SUPPLIED TEXT
- Opening Delimiter -

--- layout: default navsection: userguide navmenu: Tutorials title: "Parallel Crunch tasks" navorder: 15 --- h1. Tutorial: Parallel Crunch tasks In the tutorial "writing a crunch script,":tutorial-firstscript.html our script used a "for" loop to compute the md5 hashes for each file in sequence. This approach, while simple, is not able to take advantage of the compute cluster with multiple nodes and cores to speed up computation by running tasks in parallel. This tutorial will demonstrate how to create parallel Crunch tasks. Start by entering the @crunch_scripts@ directory of your git repository:
$ cd you/crunch_scripts
Next, using your favorite text editor, create a new file called @parallel-hash.py@ in the @crunch_scripts@ directory. Add the following code to compute the md5 hash of each file in a collection:
{% include parallel_hash_script.py %}
Make the file executable: notextile.
$ chmod +x parallel-hash.py
Next, add the file to @git@ staging, commit and push:
$ git add parallel-hash.py
$ git commit -m"parallel hash"
$ git push origin master
You should now be able to run your new script using Crunch, with "script" referring to our new "parallel-hash.py" script. We will use a different input from our previous examples. We will use @887cd41e9c613463eab2f0d885c6dd96+83@ which consists of three files, "alice.txt", "bob.txt" and "carol.txt" (the example collection used previously in "fetching data from Arvados using Keep":tutorial-keep.html).
$ cat >the_job <<EOF
{
 "script": "parallel-hash.py",
 "script_version": "you:master",
 "script_parameters":
 {
  "input": "887cd41e9c613463eab2f0d885c6dd96+83"
 }
}
EOF
$ arv -h job create --job "$(cat the_job)"
{
 ...
 "uuid":"qr1hi-xxxxx-xxxxxxxxxxxxxxx"
 ...
}
$ arv -h job get --uuid qr1hi-xxxxx-xxxxxxxxxxxxxxx
{
 ...
 "output":"e2ccd204bca37c77c0ba59fc470cd0f7+162+K@qr1hi",
 ...

- Closing Delimiter -

EXERCISE
Reproduce verbatim everything in the parallel Crunch tasks tutorial from "--- layout: default" down to "file executable: notextile.".

EXCERPTED DATA

- Opening Delimiter -

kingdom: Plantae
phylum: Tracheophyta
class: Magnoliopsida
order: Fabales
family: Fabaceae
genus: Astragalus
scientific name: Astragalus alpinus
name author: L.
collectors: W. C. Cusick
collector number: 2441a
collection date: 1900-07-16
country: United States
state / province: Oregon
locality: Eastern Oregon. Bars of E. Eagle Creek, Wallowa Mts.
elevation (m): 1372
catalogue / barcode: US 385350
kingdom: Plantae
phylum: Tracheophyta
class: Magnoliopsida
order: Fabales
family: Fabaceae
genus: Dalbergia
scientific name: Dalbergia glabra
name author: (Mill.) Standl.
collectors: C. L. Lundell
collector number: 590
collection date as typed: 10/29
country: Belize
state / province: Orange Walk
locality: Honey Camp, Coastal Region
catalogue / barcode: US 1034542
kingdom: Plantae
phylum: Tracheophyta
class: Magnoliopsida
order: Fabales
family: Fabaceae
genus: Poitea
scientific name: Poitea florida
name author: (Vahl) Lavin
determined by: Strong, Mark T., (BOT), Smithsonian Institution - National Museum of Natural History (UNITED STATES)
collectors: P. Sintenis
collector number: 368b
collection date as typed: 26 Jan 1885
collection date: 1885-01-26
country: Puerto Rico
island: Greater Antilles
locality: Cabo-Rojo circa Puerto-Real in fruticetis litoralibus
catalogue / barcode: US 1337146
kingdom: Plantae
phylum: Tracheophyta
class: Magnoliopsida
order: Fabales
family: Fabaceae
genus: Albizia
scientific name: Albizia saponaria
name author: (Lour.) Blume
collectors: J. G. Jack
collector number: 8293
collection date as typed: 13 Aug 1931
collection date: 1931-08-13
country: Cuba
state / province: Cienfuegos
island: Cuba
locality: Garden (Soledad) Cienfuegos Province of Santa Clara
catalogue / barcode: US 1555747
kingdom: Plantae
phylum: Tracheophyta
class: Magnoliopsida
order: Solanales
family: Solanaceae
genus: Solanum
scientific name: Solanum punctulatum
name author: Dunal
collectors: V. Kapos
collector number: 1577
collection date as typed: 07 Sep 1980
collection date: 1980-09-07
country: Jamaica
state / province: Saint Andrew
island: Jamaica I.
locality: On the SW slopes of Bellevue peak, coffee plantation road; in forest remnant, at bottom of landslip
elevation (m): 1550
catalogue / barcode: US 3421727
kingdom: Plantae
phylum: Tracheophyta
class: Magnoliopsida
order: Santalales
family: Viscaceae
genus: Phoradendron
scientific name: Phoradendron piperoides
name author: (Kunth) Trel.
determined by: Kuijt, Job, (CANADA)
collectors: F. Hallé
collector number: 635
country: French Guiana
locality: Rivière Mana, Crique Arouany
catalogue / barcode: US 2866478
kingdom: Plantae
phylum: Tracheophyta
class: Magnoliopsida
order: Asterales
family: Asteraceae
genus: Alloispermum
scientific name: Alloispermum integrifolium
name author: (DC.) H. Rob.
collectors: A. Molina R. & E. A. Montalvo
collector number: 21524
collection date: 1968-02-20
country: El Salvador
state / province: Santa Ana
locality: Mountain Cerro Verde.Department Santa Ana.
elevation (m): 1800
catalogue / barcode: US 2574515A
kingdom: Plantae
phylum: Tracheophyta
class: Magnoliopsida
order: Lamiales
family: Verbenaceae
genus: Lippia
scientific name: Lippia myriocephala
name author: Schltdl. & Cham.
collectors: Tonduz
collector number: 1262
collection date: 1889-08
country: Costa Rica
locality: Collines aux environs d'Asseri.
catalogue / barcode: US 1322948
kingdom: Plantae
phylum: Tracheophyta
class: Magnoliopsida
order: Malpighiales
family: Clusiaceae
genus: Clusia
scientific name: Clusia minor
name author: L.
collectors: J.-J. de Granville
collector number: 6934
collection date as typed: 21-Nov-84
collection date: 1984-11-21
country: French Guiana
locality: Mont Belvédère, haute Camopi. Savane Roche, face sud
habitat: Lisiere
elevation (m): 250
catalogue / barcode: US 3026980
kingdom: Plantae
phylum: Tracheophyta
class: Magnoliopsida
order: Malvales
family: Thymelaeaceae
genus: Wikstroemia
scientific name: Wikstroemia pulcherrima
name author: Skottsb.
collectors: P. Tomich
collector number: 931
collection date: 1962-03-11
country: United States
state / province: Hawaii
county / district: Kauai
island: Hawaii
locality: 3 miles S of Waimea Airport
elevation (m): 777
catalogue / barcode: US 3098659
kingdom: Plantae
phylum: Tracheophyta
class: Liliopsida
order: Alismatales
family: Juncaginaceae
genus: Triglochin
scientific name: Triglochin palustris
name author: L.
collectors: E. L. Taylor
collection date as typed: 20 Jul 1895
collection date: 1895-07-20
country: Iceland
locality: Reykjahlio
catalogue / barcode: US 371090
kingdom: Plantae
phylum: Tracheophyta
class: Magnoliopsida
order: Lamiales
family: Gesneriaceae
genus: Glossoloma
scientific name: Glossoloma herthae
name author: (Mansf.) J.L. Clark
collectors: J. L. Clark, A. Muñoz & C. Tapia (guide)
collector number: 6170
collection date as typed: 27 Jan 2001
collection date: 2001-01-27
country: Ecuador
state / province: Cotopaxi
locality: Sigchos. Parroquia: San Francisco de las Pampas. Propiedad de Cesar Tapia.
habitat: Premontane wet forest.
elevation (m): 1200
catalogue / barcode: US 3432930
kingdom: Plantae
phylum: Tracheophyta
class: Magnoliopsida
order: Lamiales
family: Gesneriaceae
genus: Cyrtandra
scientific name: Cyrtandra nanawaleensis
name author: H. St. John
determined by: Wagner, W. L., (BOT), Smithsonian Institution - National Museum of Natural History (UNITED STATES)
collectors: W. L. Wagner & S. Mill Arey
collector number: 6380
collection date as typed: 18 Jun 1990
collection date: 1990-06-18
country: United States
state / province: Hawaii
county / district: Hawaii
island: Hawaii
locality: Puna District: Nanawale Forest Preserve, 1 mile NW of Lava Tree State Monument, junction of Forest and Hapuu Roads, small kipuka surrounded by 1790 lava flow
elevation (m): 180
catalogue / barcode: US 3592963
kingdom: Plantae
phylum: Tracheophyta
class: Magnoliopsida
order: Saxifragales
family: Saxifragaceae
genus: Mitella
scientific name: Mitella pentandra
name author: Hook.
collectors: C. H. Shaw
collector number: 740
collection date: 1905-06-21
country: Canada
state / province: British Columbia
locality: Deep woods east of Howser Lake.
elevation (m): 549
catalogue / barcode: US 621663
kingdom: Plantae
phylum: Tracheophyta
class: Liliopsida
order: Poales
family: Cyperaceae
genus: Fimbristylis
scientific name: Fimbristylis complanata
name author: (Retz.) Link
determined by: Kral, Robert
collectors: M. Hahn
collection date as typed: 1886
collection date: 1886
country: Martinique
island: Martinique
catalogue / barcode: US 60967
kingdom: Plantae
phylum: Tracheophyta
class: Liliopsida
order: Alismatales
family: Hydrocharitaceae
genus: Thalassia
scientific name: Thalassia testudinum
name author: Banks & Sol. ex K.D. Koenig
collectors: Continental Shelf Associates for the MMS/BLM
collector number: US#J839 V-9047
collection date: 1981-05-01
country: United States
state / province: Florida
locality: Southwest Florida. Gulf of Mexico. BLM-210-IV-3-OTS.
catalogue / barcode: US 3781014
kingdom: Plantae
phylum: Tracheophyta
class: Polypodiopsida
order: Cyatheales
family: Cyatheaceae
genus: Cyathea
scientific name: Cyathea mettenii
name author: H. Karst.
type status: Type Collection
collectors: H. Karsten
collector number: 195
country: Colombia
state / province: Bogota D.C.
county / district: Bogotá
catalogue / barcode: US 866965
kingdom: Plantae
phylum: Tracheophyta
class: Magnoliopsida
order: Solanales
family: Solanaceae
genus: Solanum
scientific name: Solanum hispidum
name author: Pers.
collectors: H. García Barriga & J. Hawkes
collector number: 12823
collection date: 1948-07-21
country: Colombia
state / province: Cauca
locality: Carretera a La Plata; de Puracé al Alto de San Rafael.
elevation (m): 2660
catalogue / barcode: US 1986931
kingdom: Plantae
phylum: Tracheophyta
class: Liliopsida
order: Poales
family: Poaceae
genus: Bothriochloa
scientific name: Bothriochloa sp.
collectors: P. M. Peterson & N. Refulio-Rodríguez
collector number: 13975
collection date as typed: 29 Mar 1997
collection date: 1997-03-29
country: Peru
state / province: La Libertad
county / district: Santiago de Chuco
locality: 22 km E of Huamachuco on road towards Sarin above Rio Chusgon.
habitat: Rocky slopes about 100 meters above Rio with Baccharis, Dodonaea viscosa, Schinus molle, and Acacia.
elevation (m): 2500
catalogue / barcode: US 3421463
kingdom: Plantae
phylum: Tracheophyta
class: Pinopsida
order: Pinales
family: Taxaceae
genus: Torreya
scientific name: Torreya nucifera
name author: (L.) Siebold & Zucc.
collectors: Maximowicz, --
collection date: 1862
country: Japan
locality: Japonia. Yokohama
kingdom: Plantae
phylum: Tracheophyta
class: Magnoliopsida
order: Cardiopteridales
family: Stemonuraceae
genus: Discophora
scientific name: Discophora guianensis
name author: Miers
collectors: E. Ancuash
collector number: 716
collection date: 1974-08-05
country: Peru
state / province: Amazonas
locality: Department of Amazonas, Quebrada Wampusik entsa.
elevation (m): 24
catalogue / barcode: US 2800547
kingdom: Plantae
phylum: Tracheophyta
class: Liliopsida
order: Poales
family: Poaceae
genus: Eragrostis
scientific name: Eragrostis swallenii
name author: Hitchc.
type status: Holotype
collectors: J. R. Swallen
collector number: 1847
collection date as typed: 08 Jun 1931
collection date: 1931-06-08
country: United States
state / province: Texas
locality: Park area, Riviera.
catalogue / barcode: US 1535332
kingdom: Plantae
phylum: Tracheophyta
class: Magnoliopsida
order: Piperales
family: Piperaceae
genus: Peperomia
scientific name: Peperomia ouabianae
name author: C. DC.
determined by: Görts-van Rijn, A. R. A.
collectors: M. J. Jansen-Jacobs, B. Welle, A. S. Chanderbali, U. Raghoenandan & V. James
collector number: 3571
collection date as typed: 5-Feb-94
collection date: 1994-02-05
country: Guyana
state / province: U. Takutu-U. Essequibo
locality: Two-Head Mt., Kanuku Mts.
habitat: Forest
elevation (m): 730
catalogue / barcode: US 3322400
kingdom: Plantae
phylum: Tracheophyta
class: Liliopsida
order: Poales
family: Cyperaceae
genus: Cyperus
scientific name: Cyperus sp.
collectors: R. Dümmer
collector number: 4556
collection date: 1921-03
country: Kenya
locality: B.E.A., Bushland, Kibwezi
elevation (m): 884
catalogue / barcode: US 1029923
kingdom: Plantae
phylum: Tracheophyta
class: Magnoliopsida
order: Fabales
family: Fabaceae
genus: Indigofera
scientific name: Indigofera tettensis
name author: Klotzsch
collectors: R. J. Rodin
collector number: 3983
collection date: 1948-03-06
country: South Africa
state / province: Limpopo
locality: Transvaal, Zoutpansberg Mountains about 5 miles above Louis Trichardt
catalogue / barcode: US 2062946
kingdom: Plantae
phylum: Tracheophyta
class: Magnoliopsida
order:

- Closing Delimiter -

FINISHED TASK
--- layout: default navsection: userguide navmenu: Tutorials title: "Parallel Crunch tasks" navorder: 15 --- h1. Tutorial: Parallel Crunch tasks In the tutorial "writing a crunch script,":tutorial-firstscript.html our script used a "for" loop to compute the md5 hashes for each file in sequence. This approach, while simple, is not able to take advantage of the compute cluster with multiple nodes and cores to speed up computation by running tasks in parallel. This tutorial will demonstrate how to create parallel Crunch tasks. Start by entering the @crunch_scripts@ directory of your git repository:
$ cd you/crunch_scripts
Next, using your favorite text editor, create a new file called @parallel-hash.py@ in the @crunch_scripts@ directory. Add the following code to compute the md5 hash of each file in a collection:
{% include parallel_hash_script.py %}
Make the file executable: notextile.